Figure 16 is a comparison diagram of isolation between B3TX and B3RX. The solid line in the figure is the insertion loss of the solution of this embodiment, and the dashed line is the insertion loss of the traditional structure. Figure 17 is the comparison diagram of the isolation between B1TX and B1RX. The solid line in the figure is For the insertion loss of the solution of this embodiment, the dashed line is the insertion loss of the traditional structure.

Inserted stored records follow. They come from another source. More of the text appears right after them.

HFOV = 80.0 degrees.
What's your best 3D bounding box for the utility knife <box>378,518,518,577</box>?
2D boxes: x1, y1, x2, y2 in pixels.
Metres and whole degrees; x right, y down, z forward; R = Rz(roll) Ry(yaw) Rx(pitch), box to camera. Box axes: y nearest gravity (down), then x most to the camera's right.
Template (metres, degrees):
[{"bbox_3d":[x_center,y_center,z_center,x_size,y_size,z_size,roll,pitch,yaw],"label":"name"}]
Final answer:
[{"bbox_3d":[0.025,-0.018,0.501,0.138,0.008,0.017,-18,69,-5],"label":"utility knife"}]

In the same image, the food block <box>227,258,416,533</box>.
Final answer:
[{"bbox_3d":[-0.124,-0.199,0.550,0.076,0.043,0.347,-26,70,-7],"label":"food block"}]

As shown in FIG. 8 to FIG. 17, the performance of the multiplexer in this embodiment is basically the same as that of the conventional structure, and therefore, there is no deterioration or significant deterioration in performance. In the case of realizing the stacking and shrinking structure, the performance of the multiplexer is maintained. Therefore, it is beneficial to reduce the size of the product, and the overall development is towards miniaturization.

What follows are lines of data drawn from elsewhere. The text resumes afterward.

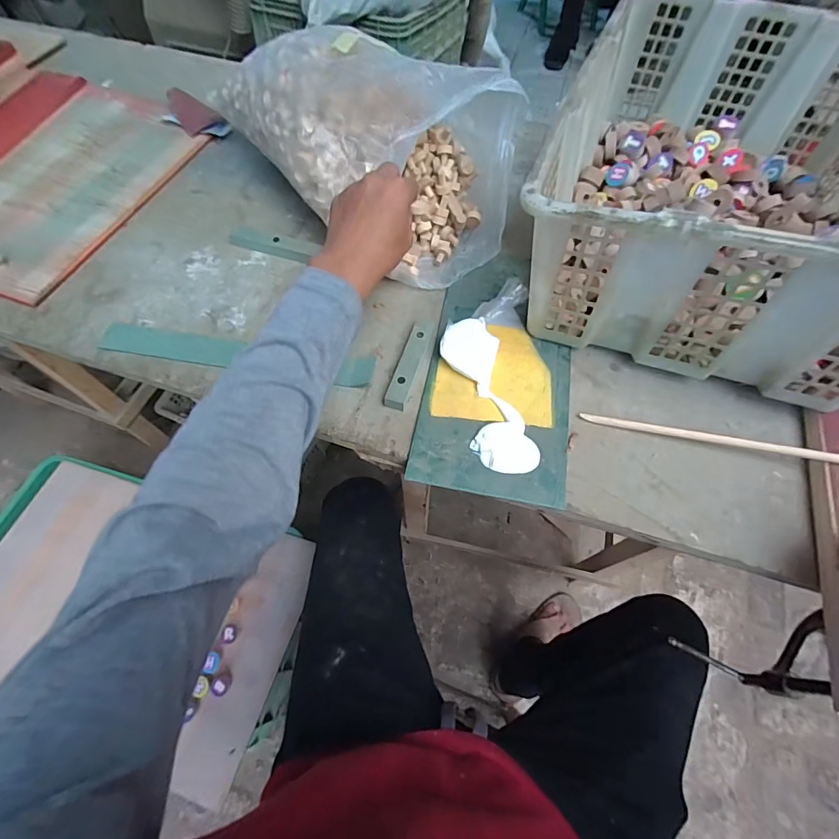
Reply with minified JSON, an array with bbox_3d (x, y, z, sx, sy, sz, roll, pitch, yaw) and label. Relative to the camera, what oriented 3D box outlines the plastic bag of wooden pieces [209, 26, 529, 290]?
[{"bbox_3d":[-0.070,-0.324,0.490,0.176,0.161,0.372,-40,69,-19],"label":"plastic bag of wooden pieces"}]

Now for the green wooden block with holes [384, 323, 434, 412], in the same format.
[{"bbox_3d":[-0.010,-0.057,0.438,0.021,0.014,0.106,16,63,8],"label":"green wooden block with holes"}]

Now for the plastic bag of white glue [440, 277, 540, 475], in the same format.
[{"bbox_3d":[0.069,-0.051,0.429,0.089,0.026,0.211,2,62,1],"label":"plastic bag of white glue"}]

The foregoing specific implementations do not constitute a limitation on the protection scope of the present invention. Those skilled in the art should understand that, depending on design requirements and other factors, various modifications, combinations, sub-combinations, and substitutions can occur. Any modification, equivalent replacement and improvement made within the spirit and principle of the present invention should be included in the protection scope of the present invention.

Claims

A multiplexer, characterized in that,

The multiplexer includes at least two chip sets, and each chip set includes two chips located in the same frequency band, which are a receiving chip and a transmitting chip, respectively;

Two chips of different frequency bands are superimposed to form multiple stacked structures;

For the chip located above and the chip located below each stacked structure, there is a defined interval between them and the vertical projection of the two has a staggered area (1);

A defined distance (2) is provided between adjacent stacked structures.
The multiplexer according to claim 1, wherein the area of the staggered area (1) is 0-100% compared with the area of any one of the vertical projections.
The multiplexer according to claim 2, wherein:

The chip located above is provided with a first extension in the lateral direction, and the chip located at the lower is provided with a second extension in the lateral direction. The vertical projection of the upper chip and the first extension and the vertical projection of the lower chip and the second extension are vertical. The projections coincide.
The multiplexer according to claim 3, wherein:

The first extension part is provided with a signal line and/or a ground line; and/or,

The second extension part is provided with a signal line and/or a ground line.
The multiplexer according to claim 1, further comprising a packaging substrate (3), and a plurality of chip sets are packaged by the packaging substrate (3).
The multiplexer according to claim 1, characterized in that, in each stack structure, the chip located above comprises a first wafer (4), and the first wafer (4) is provided with a plurality of resonators The first resonator layout area (8);

The chip located below includes a second wafer (5), and a second resonator layout area (9) containing a plurality of resonators is provided on the second wafer (5);

The vertical projection of the first resonator layout area (8) and the vertical projection of the second resonator layout area (9) form an overlapping area (10) and a non-overlapping area; the first resonator layout area (8) A plurality of pins (11) are arranged inside, and the vertical projection of the pins (11) is located in the non-coincident area.
The multiplexer according to claim 6, characterized in that the chip located above further comprises a third wafer (6) or a thin layer for encapsulating and packaging the first wafer (4);

The chip located below also includes a fourth wafer (7) for encapsulating and packaging the second wafer (5).
The multiplexer according to claim 7, wherein a metal isolation layer (12) is provided between the third wafer (6) or thin layer and the second wafer (5), and the metal isolation layer (12) It overlaps with the overlap area (10), and the metal isolation layer (12) is connected to the ground pin.
The multiplexer according to claim 6, characterized in that the thickness of the first wafer (4) and the second wafer (5) is 50um-200um.